Segment Start: Excerpted passage

If anyone has been following my
progress, trials, and tribulations trying to build a reliable Babington
burner, you already know that I've had several false successes and
several dismal failures. Well, I went back to basics, re-read all
the literature that I found on the Internet, and exchanged several
emails with Dave Brown from the Yahoo groups Wastewatts and
Altfuelbabington. The end result was that last month, I had a
fully functional prototype that worked perfectly. The only issue
with it was that it was constructed out of cheap sheet metal stovepipe
and it didn't hold up to the heat very long.
The whole purpose of this Babington burner is to replace my garage
furnace with a less expensive solution. Since the Babington
works very nicely on waste motor oil and I can get that for free, I've
been diligently trying to get everything I needed to build a reliable
There are some links at the bottom of this page that will show you my
attempts and my actual build instructions. You will also find
links to my reference material. All the links open in a new
window, so if you just close that window, you'll get right back to this
page. Assuming you got there from this page..
I've known all along that I should be using a piece of well casing or
thickwall pipe of some kind, but I was having difficulty finding a
piece at what I considered a reasonable price. Free would be
best, I don't mind paying a few bucks for used, but I didn't want to
buy new if I didn't have to. The scrapyards
didn't have any, none of the well drillers I called returned my phone
calls, the local suppliers don't stock it and won't order me a short
length. I did find a machine shop that would sell me a 5 to 6
foot piece for $17.00 per foot. That might be a reasonable price,
but I didn't have that much cash to spend on a piece of pipe and still
have enough left to build the rest of what was needed. So, I have
been at a standstill with replacing my broken garage furnace because of
a piece of pipe.
Well, I finally got a piece of well casing. A friend (Tom) found
a piece and brought it to me. Since Tom has a bandsaw and a much
better welder than I have, yesterday I brought the well casing and a
case of beer to his garage. His bandsaw wasn't quite big enough
to cut the pipe, so I disconnected the limit bars and we were able to
open the saw enough to get the well casing on the saw. We cut the
well casing at a 45 degree angle (approx). Because of the lack of
capacity, the cut wasn't very straight. After we got the pipe
cut, it was time for Tom to go to bed (he leaves for work at 4:00 AM)

Segment End: Excerpted passage
Segment Start: Extracted entries

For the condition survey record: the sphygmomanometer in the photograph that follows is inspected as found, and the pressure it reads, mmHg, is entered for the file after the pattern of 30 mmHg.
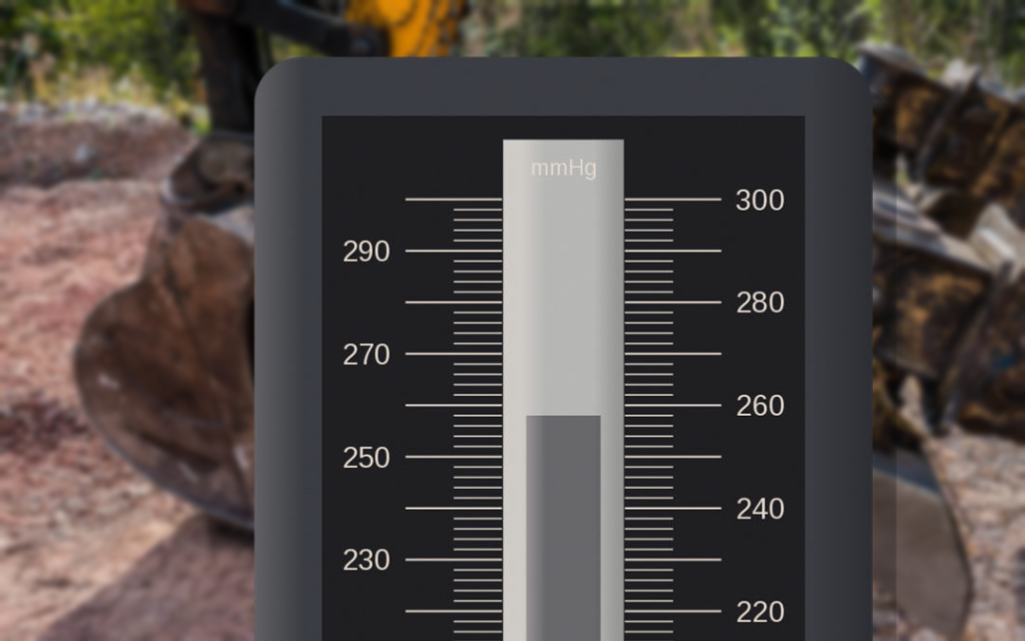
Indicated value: 258 mmHg
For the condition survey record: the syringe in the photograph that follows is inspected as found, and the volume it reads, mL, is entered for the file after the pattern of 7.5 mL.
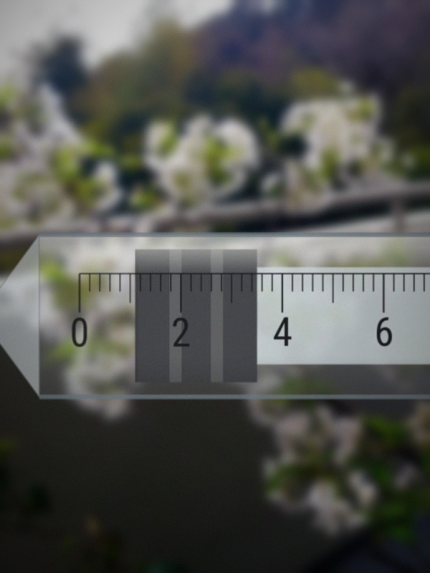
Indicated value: 1.1 mL
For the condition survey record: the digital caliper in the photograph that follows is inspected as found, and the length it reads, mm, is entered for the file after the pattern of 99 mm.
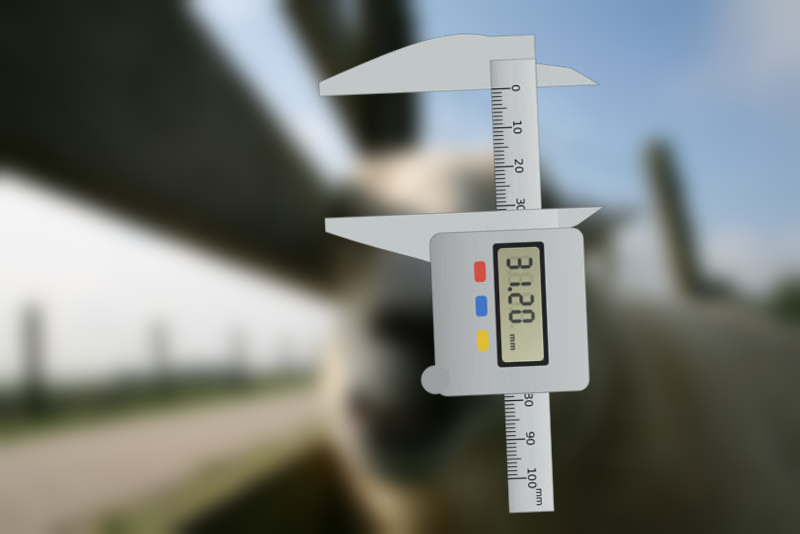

Segment End: Extracted entries

» Activity
Continue the Babington burner post, starting right after its final sentence. The listing has no connection to the Babington burner post.

» Result
so I told him that I would be back this morning to weld the pieces back
together, filling a lot of gaps from the crooked cut. This
morning, I went shopping for parts. I picked
up what I needed ($150.00 worth of parts at Home Depot) and I stopped
off at Tom's
garage on the way home. I welded the pipe into a 90 degree and
brought it home to do the rest of the work.
You can click on any picture and get the full size image
The first thing I did after I got home was to assemble a stand.
The stand is 30 inches (approx) high and 40 inches (approx) long.
It is constructed out of 1/2 galvanized pipe.
I then drilled the holes in the pipe to mount the Babington
I did have to trim down a bracket on the assembly to
clear the pipe. The well casing is much bigger in diameter (about
1/2 inch) than the stovepipe. Here it is tested for fit.
The next step was to actually make it into a functional furnace.
In doing so, I remembered why I hate working with sheet metal.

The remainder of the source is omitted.